Required work:
Every line below that includes the word "under" needs to be copied.

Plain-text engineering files
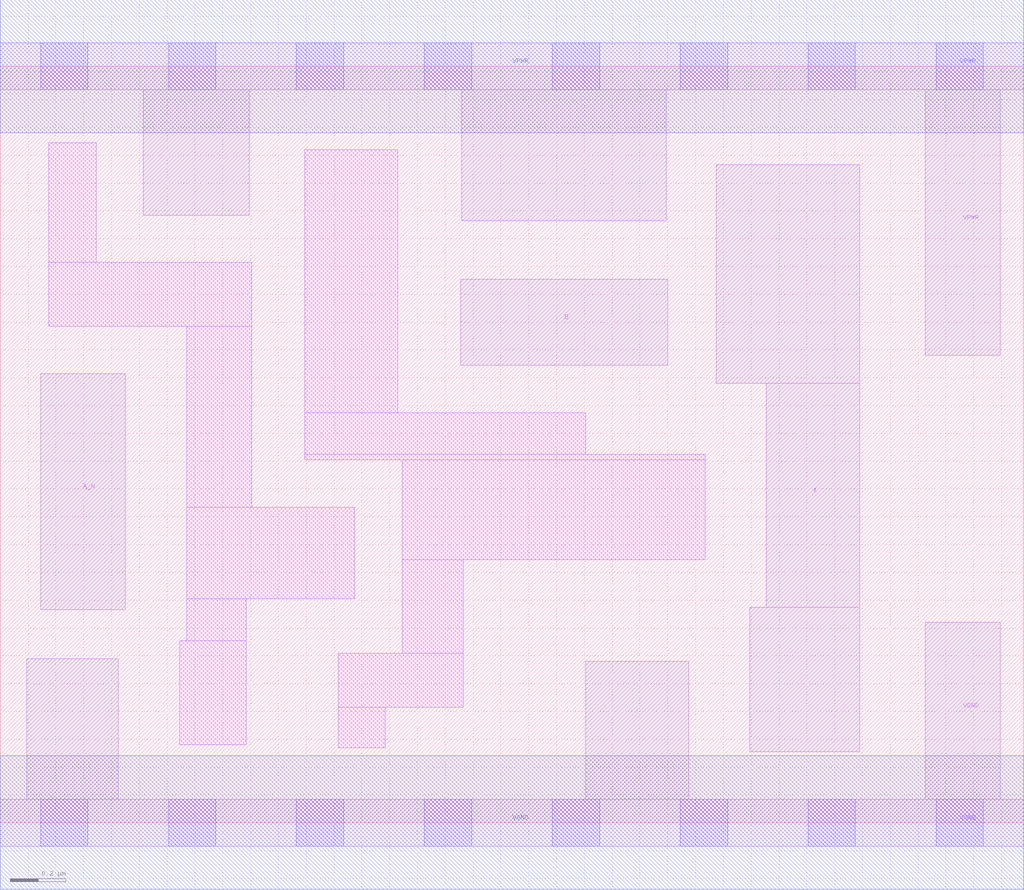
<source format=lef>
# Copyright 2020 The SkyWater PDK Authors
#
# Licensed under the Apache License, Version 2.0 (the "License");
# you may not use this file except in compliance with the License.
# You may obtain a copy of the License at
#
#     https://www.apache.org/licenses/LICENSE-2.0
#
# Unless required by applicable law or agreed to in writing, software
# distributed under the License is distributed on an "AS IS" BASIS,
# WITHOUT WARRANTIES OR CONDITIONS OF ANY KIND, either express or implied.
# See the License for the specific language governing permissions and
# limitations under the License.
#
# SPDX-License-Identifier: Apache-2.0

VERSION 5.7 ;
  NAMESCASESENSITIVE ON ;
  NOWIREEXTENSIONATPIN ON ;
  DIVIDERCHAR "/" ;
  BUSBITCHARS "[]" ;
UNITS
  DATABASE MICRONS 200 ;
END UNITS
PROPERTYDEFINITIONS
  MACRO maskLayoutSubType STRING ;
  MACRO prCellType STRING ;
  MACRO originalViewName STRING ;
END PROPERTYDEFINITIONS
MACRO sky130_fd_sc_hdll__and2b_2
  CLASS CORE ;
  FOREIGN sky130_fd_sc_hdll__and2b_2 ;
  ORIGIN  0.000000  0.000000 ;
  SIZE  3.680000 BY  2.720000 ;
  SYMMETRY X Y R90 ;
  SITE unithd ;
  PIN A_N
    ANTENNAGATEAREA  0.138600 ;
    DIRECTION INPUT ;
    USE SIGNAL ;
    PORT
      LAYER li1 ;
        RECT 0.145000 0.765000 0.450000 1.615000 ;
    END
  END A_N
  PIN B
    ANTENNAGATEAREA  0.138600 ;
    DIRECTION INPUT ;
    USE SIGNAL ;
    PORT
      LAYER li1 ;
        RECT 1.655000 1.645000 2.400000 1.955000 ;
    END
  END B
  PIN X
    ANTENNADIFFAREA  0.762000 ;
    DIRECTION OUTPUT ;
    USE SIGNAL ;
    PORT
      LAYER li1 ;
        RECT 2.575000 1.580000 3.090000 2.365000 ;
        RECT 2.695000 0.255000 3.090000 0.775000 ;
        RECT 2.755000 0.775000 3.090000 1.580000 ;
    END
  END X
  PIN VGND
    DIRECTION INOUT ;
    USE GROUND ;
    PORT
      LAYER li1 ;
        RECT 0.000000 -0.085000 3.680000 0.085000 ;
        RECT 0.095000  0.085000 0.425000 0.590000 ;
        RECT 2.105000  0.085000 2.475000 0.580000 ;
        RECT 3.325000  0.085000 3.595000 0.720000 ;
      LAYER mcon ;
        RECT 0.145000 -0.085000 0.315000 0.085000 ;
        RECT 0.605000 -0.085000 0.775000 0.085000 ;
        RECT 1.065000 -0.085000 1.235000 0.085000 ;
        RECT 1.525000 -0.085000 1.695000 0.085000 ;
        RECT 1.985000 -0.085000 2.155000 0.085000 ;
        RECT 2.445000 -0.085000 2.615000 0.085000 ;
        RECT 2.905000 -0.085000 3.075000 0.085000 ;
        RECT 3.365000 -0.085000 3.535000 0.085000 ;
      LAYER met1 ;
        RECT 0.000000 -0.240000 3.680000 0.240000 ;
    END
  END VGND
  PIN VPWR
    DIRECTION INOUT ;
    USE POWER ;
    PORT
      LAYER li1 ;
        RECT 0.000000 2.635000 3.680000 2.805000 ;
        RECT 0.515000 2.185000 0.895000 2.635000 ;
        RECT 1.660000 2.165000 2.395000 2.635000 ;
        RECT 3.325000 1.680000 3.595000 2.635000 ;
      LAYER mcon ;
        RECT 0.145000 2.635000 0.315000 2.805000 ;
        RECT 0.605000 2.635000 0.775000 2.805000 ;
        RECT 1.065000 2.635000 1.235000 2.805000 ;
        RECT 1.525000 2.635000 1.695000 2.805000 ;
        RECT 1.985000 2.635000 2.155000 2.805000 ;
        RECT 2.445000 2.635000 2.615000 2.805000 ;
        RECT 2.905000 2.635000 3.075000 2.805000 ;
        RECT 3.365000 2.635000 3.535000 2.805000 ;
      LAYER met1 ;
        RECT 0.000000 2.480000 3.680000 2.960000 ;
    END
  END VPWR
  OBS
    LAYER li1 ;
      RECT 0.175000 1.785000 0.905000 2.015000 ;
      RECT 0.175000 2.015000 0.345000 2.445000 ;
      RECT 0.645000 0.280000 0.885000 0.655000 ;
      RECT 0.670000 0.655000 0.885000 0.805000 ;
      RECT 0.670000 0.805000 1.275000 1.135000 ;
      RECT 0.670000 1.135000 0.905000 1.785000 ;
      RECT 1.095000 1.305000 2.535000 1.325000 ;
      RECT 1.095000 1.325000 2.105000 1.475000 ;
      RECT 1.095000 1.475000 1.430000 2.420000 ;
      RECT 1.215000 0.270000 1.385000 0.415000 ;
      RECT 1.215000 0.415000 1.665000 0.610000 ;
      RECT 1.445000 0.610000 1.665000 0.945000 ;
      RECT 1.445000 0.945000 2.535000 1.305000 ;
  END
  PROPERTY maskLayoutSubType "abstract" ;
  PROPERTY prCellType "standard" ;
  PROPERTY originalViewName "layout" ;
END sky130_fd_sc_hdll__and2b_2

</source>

Finished task:
# Licensed under the Apache License, Version 2.0 (the "License");
# distributed under the License is distributed on an "AS IS" BASIS,
# limitations under the License.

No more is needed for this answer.